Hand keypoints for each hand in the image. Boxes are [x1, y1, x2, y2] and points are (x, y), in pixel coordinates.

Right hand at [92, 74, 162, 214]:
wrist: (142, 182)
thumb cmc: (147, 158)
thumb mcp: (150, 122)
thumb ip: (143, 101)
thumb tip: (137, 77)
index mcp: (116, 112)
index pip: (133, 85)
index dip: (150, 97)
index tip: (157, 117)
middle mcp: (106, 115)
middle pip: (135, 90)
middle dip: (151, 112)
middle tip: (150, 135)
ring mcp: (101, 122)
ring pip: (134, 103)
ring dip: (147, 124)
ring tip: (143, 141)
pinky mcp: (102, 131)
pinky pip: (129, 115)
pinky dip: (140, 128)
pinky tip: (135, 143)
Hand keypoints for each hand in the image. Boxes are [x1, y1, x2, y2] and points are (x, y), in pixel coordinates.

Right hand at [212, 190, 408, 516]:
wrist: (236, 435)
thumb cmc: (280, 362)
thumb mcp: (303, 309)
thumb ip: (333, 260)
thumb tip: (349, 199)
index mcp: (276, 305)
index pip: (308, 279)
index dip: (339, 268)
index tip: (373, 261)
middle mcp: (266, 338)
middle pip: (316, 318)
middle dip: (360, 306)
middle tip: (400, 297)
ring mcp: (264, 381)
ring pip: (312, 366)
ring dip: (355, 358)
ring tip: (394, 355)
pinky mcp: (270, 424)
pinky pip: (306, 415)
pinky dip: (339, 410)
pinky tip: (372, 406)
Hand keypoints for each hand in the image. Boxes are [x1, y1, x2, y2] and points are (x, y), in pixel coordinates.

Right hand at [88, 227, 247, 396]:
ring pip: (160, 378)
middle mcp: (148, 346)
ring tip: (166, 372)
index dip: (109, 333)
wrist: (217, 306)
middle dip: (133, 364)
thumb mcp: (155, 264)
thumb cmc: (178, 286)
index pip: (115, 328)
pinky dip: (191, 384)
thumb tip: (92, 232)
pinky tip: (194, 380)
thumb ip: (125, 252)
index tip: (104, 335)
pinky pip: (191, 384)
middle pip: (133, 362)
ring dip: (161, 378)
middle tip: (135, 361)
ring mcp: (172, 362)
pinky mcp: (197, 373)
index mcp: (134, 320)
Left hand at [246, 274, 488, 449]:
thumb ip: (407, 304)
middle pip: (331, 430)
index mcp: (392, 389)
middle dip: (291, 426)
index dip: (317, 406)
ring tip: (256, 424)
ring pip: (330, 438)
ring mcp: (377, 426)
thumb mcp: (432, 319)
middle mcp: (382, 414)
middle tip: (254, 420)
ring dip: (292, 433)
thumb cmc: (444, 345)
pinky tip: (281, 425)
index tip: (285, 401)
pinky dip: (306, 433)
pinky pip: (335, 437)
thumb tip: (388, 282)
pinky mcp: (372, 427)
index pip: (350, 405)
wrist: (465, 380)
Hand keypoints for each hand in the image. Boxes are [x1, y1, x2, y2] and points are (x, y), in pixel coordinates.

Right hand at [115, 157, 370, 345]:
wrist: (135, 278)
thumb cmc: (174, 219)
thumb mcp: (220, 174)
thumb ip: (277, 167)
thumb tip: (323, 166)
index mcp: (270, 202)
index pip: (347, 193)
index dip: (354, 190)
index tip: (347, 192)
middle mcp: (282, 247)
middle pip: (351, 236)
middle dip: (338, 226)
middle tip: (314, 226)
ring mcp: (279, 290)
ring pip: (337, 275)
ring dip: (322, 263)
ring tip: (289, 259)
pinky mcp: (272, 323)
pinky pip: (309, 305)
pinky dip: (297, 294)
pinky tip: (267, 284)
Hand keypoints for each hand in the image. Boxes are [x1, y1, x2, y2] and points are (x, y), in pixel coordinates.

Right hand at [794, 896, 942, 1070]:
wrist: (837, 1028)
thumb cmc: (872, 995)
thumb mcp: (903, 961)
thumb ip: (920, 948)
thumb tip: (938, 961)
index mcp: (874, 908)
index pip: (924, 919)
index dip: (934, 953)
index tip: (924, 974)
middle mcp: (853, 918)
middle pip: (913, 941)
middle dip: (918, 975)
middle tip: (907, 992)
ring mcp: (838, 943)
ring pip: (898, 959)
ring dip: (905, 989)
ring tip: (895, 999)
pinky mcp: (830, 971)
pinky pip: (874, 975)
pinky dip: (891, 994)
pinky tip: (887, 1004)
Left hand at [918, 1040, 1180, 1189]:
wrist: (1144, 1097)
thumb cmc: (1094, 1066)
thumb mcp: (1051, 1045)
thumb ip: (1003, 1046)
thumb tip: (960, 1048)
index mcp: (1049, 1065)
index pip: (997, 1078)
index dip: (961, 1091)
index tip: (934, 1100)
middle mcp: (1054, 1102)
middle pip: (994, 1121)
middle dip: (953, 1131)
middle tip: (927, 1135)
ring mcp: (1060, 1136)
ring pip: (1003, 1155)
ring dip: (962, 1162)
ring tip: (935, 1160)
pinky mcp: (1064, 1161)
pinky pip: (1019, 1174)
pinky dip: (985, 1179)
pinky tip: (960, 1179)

WHAT YOU WILL DO: Restate the listing exactly, starting at its first line and ending at the line where "index mcp: (116, 112)" occurs; include both and no other lines.

ANSWER TO THE PROBLEM:
Hand keypoints for each hand in the image. Boxes are [x1, y1, x2, y2] and points are (x, y), in pixel coordinates.

Right hand at [92, 74, 162, 214]:
wrist: (142, 182)
thumb cmc: (147, 158)
thumb mcp: (150, 122)
thumb ip: (143, 101)
thumb tip: (137, 77)
index mcp: (116, 112)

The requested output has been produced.